Web Scraping, HTML, Chrome Development tools, Splinter, BeautifulSoup, MongoDB, Python3, Flask to the end of a working webSite that scrapes new data at the push of a button.
- Splinter: Automate Web Application (allowing Python to initiate the opening of a browser which then can be scraped.
- Flask: A Python API that allows building of web-applications. The framework is more explicit than Django.
- MongoDB: A document database. Can stor structured or unscructured data (such as pictures etc not in table form). Can handle high bolumen and scaple vertically or horizonally, uses JSON-like format to store data.
- BeaufifulSoup: used for web scraping, to pull data out of HTML and XML files.
-
Run app.py first, then click the index file, then look at localhost 5000. I was running index first without looking at local host.

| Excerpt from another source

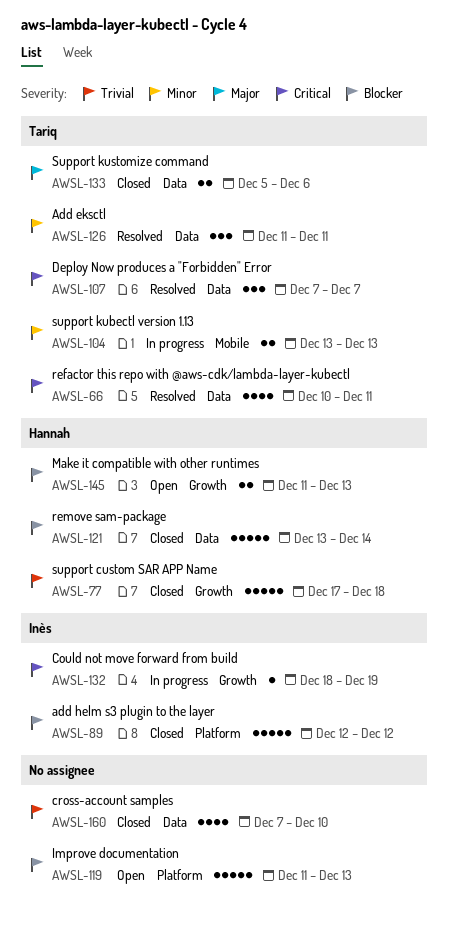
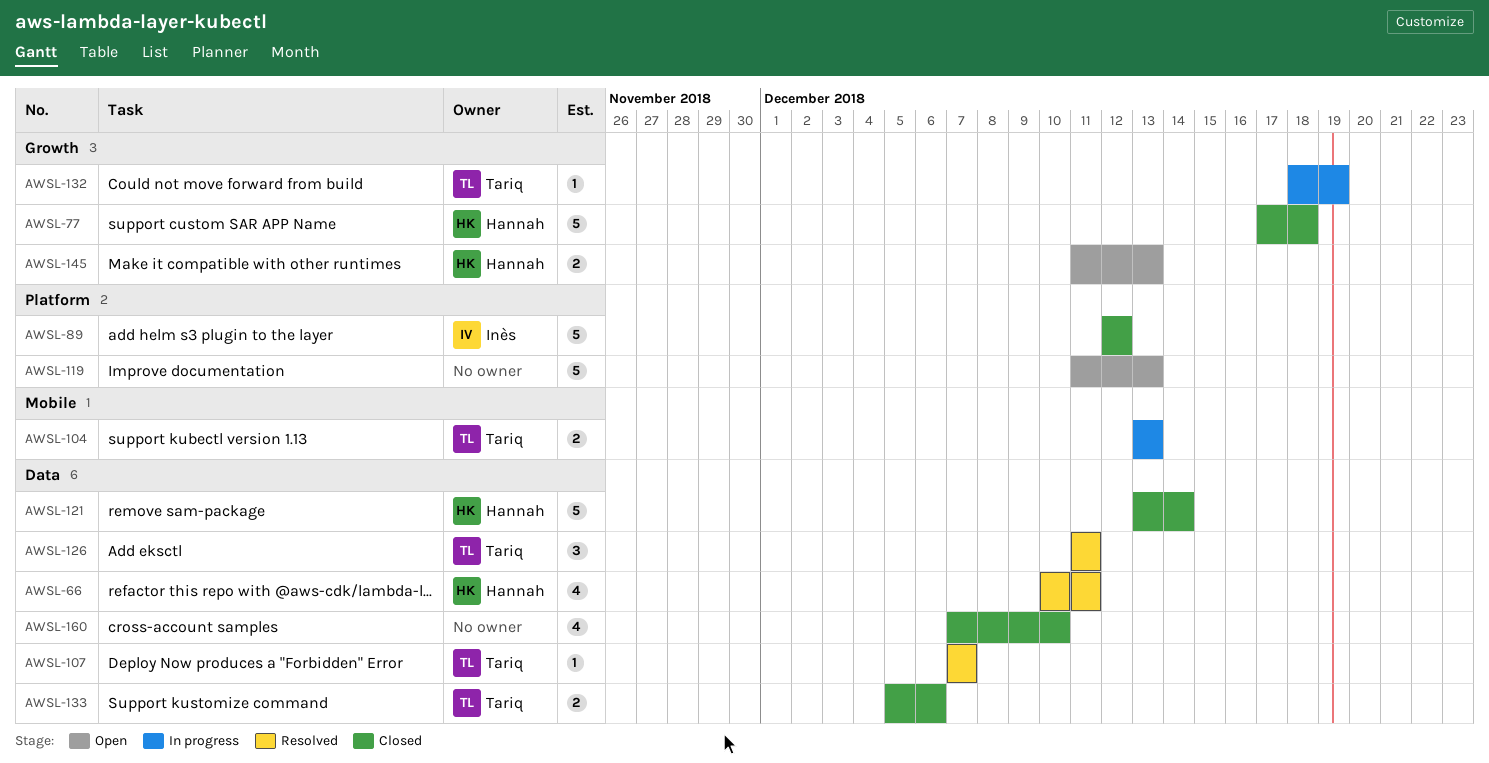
AWSL-66, owner: Tariq -> Hannah
AWSL-107, estimate: 3 -> 1
AWSL-132, owner: Inès -> Tariq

THEN I was looking at localhost without runnin the .py file
-
to make changes to the index file and have them show up on the local host front end, you have to make sure the flask python file is in debug mode. Then, for production, turn off debug mode
I worked with a number of guides to figure these steps out, but the steps were so simple that I didn't realize what exactly was fixing the problem until now. (each session I'd learn a little bit more... 'ah, you have to look at localhost: 5000' 'oh, refreshing the index file is not enough, you need the debuger in the flask file'. (I actually discovered this one through documentation.)
The harder pieces of the challenge were setting up the flask file to save the mongo database. With some clear print statements set throughout the code, with the help of a tutor, I was able to find out why the hemisphere images were not being collected and fix that error in the scrape.py code. The problem was that we were rushing the code and needed to add a time.sleep(2) element to the function.
As direction by the flask documentation: the file structure is set up as follows:
- my-flask-app ----> templates -----> index.html
- ----> app.py
- ----> scraping.py
- ----> static ----> .css (these files don't exist but I'm putting them here as a place holder for future reference).
The code is now responsive and has been changed in three ways, the button color, the stacking of the images and the typography. It is not beautiful, nor is is portfolio ready. If I have time after catching up on Module 11 and 12, I'll come back and make it beautiful.